Sono 33 le persone senza fissa dimora (31 uomini e 2 donne) che dall’inizio dell’anno a oggi hanno perso la vita in Italia: a Milano sono due, uno a Varese e un altro a Nerviano. I dati sono di Fio.Psd (Federazione italiana organismi per le Persone senza dimora), ma sono sotto stimati, perché non esiste un database ufficiale. In ogni caso si registra un trend crescente nei decessi, i dati degli ultimi tre anni parlano chiaro: 250 morti nel 2021, 399 nel 2022 e 415 nel 2023 (86 in Lombardia).
È vero che le persone senza dimora muoiono tutto l’anno, ma il freddo colpisce particolarmente e porta alla morte. Oggi a Milano si sta facendo abbastanza? «Negli ultimi anni si è andato a costituire un sistema abbastanza diversificato che ha cercato di superare la logica emergenziale che prevaleva fino a una decina di anni fa – dice Alessandro Pezzoni, responsabile dell’area di bisogno di Caritas ambrosiana e vicepresidente Fio.Psd -. È un sistema articolato che ha ancora punti deboli perché mancano posti letto: aumentano durante l’inverno, ma quando si passa alla primavera, estate o inizio autunno, sono insufficienti».
Quindi?
Quindi non ce la possiamo cavare dicendo solo: «Aumentiamo i posti d’inverno e abbiamo risolto il problema». Si è fatto tanto da parte del Comune, degli enti del terzo settore, ma non ancora abbastanza, soprattutto fuori dal piano freddo. E poi stiamo sempre parlando di strutture prevalentemente collettive (dormitori e stanzoni), a volte anche di dimensioni importanti, come Casa Jannacci. Seppure siano state migliorate, le strutture collettive però non sono per tutti, perché non tutti riescono ad accedervi o a rimanervi. Spesso le persone senza dimora che vivono in strada hanno situazioni molto complesse: dipendenza da sostanze, alcol o problemi di salute mentale che impediscono loro l’accesso.
Quindi non possono essere accolte persone problematiche?
Diciamo che superato il piano freddo, la soglia improvvisamente si alza: pertanto gli alcolisti o chi ha patologie psichiche restano esclusi o non riescono a rimanere in una struttura collettiva. Se si fa un censimento si scopre che sono 600-700 le persone che dormono in strada nonostante i posti disponibili. La stessa Casa Jannacci, che 20 anni fa era un cronicario con stanzoni, ora è una struttura diversa con 400-500 posti.
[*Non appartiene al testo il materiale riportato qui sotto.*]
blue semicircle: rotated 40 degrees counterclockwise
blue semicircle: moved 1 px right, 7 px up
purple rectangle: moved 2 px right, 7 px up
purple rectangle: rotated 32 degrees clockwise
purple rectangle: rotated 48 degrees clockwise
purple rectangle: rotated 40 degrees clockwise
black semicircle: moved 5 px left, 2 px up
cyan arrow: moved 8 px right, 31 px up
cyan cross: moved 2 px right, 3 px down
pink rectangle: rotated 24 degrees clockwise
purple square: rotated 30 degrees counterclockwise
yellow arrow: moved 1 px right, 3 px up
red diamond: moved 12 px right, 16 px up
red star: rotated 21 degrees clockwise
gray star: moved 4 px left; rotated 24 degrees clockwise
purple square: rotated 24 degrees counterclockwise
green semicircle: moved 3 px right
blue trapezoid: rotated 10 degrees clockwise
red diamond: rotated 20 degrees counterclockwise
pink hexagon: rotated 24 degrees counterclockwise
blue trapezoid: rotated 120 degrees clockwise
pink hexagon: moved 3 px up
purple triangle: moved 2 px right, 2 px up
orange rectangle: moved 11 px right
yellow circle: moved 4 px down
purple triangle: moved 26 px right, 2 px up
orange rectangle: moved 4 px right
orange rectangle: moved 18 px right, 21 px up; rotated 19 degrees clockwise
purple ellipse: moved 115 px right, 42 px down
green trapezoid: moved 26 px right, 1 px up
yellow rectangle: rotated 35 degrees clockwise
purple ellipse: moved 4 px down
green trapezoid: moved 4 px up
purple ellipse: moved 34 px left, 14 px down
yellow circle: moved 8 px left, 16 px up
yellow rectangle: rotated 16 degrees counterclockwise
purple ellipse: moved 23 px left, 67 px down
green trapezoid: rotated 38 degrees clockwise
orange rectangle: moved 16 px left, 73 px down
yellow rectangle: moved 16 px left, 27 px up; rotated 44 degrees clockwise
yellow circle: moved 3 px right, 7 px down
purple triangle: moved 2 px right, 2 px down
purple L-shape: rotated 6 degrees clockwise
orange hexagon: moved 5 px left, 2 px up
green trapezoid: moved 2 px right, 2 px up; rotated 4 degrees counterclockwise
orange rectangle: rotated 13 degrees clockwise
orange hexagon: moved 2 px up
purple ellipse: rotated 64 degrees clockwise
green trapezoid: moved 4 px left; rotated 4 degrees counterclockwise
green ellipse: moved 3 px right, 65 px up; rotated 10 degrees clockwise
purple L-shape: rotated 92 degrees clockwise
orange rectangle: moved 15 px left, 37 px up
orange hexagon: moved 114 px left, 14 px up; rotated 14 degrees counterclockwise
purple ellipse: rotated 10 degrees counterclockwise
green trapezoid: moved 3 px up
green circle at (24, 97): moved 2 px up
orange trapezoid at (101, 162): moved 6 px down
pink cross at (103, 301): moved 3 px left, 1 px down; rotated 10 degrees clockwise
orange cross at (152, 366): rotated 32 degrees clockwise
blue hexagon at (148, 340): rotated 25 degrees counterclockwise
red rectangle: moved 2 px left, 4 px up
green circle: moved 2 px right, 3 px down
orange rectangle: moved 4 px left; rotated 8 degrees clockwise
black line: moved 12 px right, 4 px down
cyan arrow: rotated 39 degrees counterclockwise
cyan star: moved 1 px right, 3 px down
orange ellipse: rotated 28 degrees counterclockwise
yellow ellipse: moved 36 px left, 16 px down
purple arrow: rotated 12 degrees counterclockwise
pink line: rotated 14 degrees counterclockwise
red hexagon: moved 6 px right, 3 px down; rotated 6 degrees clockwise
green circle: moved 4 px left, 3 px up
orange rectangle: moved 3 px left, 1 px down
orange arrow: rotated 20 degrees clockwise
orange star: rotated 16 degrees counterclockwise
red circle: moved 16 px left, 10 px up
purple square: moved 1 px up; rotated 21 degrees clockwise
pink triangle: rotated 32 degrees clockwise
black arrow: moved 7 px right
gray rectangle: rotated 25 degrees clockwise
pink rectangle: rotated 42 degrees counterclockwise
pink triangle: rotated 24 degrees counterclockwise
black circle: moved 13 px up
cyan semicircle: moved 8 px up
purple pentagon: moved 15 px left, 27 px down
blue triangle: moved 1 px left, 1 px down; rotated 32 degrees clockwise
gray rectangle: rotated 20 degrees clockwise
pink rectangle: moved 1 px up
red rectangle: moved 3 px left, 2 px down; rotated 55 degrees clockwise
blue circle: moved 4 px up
Oggi però occorre rimettere al centro il tema dell’abitare anche per le persone senza dimora perché è il punto di partenza.
E come?
Abitare non vuol dire necessariamente o solo offrire un posto letto in una struttura collettiva. Si tratta di rimettere al centro il tema della casa. Penso anche al modello housing first, quindi micro e piccole comunità di accoglienza. Il percorso per le persone senza dimora è storicamente un modello a gradini: si parte dal dormitorio di bassa soglia, poi si passa alla prima accoglienza, alla seconda, poi alla terza e all’housing sociale, fino ad arrivare alla casa. Questo prevede che la persona con problemi di salute mentale poi venga agganciata a un servizio che la prende in carico o che chi è dipendente da sostanze o alcol compia un percorso di disintossicazione.
A Milano il modello housing first funziona?
In città è ancora troppo debole, abbiamo un numero limitato di appartamenti, anche se il modello esiste in Italia da 10 anni. Non mi sento di dire che a Milano l’housing first sta andando bene, ci sono tante criticità e comunque non crediamo che sia la panacea universale. Oltre alla questione abitativa infatti, come dicevo, c’è il problema dell’integrazione socio-sanitaria, e qui chiamo in causa il Comune, ma anche le altre istituzioni sanitarie. I dati dicono chiaramente che le persone senza dimora, al di là della percezione che hanno sul loro stato di salute e delle storie personali, sono più esposte. Molti infatti sono i decessi per malore.
Qual è il vostro impegno in questo momento?
Le strutture sono ancora legate ai bandi, che hanno un inizio e una fine: quando poi subentra una nuova cooperativa, questa deve ricominciare da capo con la sua progettualità. Per questo stiamo provando ad avviare con il Comune un percorso di co-programmazione, che peraltro è previsto dalla legge. Il terzo settore non è solo il braccio operativo che viene ingaggiato dall’ente pubblico perché non ha gli strumenti, quindi lancia una gara d’appalto o un bando. Piuttosto va riconosciuto un know-how al terzo settore che va quindi invitato a partecipare alla co-progettazione. Siamo sulla strada giusta, ma il cammino è ancora lungo.